:: WHAT THE TASK ASKS ::
Scan the records below for the line containing "#522, owner: Betty Kelly -> Mario Ferrara" and the line containing "[1pt] Implement mission leaving - Actions, due: Apr". Copy both, plus every line between, exactly.

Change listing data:
^^^^^^^^^^^^^^^^

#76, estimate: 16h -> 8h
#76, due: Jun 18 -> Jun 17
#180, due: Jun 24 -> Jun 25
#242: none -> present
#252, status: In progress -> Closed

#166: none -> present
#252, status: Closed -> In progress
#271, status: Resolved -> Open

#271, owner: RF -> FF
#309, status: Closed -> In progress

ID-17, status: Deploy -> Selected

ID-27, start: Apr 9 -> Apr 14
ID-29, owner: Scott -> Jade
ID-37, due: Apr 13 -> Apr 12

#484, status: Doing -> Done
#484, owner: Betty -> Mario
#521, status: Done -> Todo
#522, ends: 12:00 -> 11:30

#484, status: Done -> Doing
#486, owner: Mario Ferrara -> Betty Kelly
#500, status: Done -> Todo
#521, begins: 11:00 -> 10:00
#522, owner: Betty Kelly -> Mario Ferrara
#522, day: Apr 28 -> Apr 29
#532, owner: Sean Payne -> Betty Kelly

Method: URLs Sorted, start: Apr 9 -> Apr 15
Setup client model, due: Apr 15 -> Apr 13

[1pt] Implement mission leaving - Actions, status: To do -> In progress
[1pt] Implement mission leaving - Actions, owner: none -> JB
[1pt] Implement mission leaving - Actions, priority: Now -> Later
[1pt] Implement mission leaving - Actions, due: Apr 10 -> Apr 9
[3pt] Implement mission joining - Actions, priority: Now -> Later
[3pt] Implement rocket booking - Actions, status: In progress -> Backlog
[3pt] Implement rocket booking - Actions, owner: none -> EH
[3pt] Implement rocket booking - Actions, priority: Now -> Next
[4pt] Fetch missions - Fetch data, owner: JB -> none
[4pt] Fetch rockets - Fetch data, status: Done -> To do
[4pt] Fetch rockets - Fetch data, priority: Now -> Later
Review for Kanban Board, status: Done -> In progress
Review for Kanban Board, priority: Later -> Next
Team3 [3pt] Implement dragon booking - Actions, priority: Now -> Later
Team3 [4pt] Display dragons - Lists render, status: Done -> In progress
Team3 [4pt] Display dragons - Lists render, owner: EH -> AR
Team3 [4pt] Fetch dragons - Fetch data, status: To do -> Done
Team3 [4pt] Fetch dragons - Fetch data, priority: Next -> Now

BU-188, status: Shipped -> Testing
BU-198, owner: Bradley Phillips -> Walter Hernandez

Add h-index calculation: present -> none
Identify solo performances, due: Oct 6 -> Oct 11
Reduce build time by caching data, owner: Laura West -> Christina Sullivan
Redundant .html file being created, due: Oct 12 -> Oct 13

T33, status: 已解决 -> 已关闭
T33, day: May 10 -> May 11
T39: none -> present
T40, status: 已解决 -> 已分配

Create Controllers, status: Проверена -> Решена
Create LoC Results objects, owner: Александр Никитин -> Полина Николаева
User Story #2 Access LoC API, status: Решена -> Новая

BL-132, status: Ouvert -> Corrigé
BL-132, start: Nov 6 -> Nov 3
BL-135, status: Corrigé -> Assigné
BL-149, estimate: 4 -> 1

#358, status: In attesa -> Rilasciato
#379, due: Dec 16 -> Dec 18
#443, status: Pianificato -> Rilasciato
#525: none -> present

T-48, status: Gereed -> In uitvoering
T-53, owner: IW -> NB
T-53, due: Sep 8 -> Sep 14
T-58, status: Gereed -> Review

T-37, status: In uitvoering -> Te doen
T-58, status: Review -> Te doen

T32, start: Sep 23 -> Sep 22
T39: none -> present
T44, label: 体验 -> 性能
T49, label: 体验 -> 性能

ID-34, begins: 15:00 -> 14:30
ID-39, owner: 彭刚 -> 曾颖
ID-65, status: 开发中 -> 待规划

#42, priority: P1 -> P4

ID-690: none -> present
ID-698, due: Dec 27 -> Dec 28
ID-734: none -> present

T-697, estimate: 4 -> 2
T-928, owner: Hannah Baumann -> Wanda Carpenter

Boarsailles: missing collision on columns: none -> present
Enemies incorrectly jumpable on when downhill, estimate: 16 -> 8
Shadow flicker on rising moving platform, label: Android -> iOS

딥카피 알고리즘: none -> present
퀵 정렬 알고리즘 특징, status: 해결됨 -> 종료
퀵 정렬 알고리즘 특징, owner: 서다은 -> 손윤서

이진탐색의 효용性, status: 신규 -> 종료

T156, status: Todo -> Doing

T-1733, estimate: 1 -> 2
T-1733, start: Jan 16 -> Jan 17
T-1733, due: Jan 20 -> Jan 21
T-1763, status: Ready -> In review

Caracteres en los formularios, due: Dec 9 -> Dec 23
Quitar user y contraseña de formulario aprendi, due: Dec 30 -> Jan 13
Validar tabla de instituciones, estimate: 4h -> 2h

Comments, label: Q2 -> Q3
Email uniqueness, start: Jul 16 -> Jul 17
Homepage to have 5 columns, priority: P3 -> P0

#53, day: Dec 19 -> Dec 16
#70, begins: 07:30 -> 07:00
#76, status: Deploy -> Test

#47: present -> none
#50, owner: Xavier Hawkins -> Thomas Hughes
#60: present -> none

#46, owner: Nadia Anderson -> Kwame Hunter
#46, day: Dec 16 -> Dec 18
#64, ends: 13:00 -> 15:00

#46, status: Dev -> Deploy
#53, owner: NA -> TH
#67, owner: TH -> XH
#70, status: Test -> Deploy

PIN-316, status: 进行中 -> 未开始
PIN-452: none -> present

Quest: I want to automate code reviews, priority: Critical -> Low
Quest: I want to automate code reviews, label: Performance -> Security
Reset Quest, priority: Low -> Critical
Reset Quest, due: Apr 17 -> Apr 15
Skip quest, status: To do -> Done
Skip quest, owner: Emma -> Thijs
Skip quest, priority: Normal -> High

^^^^^^^^^^^^^^^^

:: OUTPUT OF THE EXERCISE ::
#522, owner: Betty Kelly -> Mario Ferrara
#522, day: Apr 28 -> Apr 29
#532, owner: Sean Payne -> Betty Kelly

Method: URLs Sorted, start: Apr 9 -> Apr 15
Setup client model, due: Apr 15 -> Apr 13

[1pt] Implement mission leaving - Actions, status: To do -> In progress
[1pt] Implement mission leaving - Actions, owner: none -> JB
[1pt] Implement mission leaving - Actions, priority: Now -> Later
[1pt] Implement mission leaving - Actions, due: Apr 10 -> Apr 9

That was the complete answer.